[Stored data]
[Start of Attachment]

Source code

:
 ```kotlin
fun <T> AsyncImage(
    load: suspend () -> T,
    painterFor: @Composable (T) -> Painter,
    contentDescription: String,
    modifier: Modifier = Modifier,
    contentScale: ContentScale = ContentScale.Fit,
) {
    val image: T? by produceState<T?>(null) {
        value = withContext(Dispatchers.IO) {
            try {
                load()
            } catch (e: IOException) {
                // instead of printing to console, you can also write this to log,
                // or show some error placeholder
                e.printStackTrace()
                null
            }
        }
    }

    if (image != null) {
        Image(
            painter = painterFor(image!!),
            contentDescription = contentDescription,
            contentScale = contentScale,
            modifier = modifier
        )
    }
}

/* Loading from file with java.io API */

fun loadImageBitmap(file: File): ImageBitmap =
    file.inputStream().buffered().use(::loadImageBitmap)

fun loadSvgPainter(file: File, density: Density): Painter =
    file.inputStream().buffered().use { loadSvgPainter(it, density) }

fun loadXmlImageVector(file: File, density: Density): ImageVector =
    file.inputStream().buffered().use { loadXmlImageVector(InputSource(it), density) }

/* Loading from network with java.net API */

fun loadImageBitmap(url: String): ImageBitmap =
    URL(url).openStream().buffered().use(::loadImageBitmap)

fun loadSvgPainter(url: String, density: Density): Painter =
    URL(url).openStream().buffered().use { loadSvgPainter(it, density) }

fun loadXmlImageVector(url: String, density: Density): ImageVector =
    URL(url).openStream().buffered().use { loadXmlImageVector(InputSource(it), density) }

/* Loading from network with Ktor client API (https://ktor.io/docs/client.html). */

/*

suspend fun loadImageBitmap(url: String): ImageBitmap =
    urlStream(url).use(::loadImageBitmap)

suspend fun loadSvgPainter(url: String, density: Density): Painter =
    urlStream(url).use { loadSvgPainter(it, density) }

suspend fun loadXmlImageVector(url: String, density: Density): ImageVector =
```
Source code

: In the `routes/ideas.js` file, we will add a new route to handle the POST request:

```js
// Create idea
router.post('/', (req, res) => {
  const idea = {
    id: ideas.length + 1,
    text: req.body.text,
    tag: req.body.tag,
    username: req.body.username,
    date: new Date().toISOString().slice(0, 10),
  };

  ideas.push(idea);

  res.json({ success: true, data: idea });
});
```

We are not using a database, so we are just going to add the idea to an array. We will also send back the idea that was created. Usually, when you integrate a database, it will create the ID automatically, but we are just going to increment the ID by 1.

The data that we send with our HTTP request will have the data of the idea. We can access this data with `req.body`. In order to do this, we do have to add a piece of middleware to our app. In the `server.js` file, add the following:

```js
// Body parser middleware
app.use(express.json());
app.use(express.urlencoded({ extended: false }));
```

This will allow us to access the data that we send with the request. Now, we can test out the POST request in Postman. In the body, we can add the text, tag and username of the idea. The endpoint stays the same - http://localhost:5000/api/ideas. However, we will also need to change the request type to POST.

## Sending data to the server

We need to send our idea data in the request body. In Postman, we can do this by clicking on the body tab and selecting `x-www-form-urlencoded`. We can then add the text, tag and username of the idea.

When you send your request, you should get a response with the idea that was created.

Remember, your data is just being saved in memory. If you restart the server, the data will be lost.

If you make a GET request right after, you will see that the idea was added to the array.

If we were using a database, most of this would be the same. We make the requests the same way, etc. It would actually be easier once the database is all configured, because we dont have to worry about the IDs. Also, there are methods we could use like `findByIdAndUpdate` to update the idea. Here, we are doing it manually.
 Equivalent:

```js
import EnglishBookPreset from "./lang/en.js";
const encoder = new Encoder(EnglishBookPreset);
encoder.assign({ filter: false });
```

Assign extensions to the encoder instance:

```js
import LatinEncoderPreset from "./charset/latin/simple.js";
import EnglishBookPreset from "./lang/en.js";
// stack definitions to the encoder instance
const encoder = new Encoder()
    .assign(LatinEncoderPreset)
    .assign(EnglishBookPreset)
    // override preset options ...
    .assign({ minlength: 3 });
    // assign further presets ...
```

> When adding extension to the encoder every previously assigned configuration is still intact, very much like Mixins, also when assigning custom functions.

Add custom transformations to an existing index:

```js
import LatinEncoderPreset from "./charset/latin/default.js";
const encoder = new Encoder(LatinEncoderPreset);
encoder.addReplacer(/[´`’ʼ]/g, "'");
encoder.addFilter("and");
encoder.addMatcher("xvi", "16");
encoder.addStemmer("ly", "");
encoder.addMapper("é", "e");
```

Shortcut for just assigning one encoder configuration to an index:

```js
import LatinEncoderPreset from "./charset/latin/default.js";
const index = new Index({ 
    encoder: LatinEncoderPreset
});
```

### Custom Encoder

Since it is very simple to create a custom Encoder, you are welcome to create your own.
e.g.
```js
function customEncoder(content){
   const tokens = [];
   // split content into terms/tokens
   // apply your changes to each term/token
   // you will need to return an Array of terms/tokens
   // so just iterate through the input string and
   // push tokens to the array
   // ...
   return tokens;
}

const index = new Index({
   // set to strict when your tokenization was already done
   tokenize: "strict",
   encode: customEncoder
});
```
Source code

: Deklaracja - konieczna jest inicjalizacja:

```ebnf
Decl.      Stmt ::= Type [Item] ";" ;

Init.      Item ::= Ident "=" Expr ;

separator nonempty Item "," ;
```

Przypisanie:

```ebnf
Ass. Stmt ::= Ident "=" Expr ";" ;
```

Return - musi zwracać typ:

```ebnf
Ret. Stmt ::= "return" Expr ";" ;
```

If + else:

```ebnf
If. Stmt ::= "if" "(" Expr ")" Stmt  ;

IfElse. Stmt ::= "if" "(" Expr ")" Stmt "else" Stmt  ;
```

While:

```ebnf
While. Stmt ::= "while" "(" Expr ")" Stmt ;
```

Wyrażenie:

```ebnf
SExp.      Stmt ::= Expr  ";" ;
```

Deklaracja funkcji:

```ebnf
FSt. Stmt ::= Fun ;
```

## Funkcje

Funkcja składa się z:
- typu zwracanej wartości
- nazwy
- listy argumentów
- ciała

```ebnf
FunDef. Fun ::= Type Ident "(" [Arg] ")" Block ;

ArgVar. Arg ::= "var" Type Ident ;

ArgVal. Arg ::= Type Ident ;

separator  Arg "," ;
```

[End of Attachment]

**What the task requires**
Copy the lines above that hold the word "strict".

**Exercise answer**
   // set to strict when your tokenization was already done
   tokenize: "strict",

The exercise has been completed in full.